──────── Excerpt to read

Aluminum is the most widely used non-ferrous metal, and its range of applications continues to expand. There are over 700,000 types of aluminum products, which cater to various industries, including construction, decoration, transportation, and aerospace. In this discussion, we will explore the processing technology of aluminum products and how to avoid deformation during processing.
The advantages and characteristics of aluminum include:
- Low Density: Aluminum has a density of about 2.7 g/cm³, which is roughly one-third that of iron or copper.
- High Plasticity: Aluminum has excellent ductility, allowing it to be formed into various products through pressure processing methods, such as extrusion and stretching.
- Corrosion Resistance: Aluminum naturally develops a protective oxide film on its surface, either under natural conditions or through anodization, offering superior corrosion resistance compared to steel.
- Easy to Strengthen: Although pure aluminum has a low strength level, its strength can be significantly increased through anodizing.
- Facilitates Surface Treatment: Surface treatments can enhance or modify the properties of aluminum. The anodizing process is well-established and widely used in aluminum product processing.
- Good Conductivity and Recyclability: Aluminum is an excellent conductor of electricity and is easy to recycle.
Aluminum product processing technology
Aluminum product stamping
1. Cold stamping
The material used is aluminum pellets. These pellets are shaped in a single step using an extrusion machine and a mold. This process is ideal for creating columnar products or shapes that are challenging to achieve through stretching, such as elliptical, square, and rectangular forms. (As shown in Figure 1, the machine; Figure 2, the aluminum pellets; and Figure 3, the product)

────────────────
──────── Supplied material

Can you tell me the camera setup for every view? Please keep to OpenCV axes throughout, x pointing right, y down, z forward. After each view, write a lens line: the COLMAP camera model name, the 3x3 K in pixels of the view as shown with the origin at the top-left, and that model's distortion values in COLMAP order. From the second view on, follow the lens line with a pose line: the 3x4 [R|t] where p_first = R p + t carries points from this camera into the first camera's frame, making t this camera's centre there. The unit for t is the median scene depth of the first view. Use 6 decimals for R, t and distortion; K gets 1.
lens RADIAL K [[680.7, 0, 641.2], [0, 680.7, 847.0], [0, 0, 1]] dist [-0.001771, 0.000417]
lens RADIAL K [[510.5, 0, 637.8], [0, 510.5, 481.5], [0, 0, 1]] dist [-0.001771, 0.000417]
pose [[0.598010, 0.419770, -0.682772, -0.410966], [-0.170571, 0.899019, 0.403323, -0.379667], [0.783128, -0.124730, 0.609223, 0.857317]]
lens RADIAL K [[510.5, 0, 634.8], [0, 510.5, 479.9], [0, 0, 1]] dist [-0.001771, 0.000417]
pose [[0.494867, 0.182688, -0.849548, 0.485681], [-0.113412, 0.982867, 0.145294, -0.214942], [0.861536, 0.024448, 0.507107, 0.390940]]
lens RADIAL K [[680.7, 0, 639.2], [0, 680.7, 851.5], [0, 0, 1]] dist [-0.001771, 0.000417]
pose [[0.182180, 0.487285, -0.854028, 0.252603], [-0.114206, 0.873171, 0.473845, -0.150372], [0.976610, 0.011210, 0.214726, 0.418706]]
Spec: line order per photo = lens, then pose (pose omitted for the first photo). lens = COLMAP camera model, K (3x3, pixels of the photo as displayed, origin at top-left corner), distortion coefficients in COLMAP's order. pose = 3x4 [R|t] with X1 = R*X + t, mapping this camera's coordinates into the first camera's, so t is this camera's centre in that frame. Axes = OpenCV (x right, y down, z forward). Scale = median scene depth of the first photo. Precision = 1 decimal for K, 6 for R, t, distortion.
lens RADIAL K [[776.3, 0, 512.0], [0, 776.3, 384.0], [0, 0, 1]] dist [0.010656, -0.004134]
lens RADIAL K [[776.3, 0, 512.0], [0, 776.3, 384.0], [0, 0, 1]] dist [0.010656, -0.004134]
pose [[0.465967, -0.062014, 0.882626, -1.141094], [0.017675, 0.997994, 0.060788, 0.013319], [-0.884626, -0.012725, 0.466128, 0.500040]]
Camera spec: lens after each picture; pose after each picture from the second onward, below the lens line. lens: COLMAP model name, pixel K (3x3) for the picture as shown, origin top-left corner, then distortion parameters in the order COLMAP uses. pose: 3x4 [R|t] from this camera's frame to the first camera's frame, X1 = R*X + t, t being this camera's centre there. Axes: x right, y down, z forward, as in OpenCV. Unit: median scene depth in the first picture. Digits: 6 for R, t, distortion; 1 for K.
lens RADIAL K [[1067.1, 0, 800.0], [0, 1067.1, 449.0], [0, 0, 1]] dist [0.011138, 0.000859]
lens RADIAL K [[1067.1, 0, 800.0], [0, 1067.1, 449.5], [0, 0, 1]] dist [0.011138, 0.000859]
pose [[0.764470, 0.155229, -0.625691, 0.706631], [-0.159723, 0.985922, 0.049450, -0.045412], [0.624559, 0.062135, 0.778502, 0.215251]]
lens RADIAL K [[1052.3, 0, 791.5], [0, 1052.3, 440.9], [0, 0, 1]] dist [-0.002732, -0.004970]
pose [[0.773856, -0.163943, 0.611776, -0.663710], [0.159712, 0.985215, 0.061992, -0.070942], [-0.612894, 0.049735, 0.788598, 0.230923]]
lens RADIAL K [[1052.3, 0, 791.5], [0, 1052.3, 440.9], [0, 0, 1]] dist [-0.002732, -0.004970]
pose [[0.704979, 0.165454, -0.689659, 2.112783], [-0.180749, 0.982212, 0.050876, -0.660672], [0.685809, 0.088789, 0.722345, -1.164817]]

────────────────

> _Work task_: Condense the paragraph of the aluminum processing text that begins "Aluminum is the most widely used non-ferrous metal" into a shorter version that keeps its main facts.

> _Exercise solution_: Aluminum, the most widely used non-ferrous metal, has ever-growing applications and over 700,000 product types serving construction, decoration, transportation, and aerospace. This discussion covers how aluminum products are processed and how to prevent deformation during processing.